▸ Aim of the task
Return an exact copy of the entries, skipping any picture you find.

Source data:
-- -- --

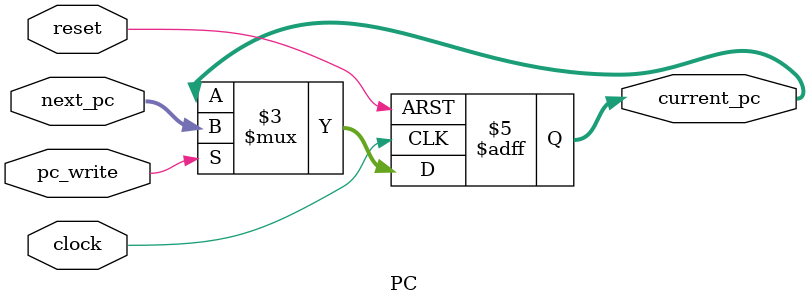
<source format=v>
module PC(
    input clock,
    input reset,
    input pc_write, // ativo quando o PC deve ser atualizado
    input [31:0] next_pc, // próximo valor do PC
    output reg [31:0] current_pc // valor atual do PC
);

    always @(posedge clock or posedge reset) begin
        if (reset) begin
            current_pc = 32'h00000000;
        end
        else if (pc_write) begin
            current_pc = next_pc; // Atualiza o PC
        end
    end


endmodule
</source>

-- -- --

▸ Result for this task
<source format=v>
module PC(
    input clock,
    input reset,
    input pc_write, // ativo quando o PC deve ser atualizado
    input [31:0] next_pc, // próximo valor do PC
    output reg [31:0] current_pc // valor atual do PC
);

    always @(posedge clock or posedge reset) begin
        if (reset) begin
            current_pc = 32'h00000000;
        end
        else if (pc_write) begin
            current_pc = next_pc; // Atualiza o PC
        end
    end


endmodule
</source>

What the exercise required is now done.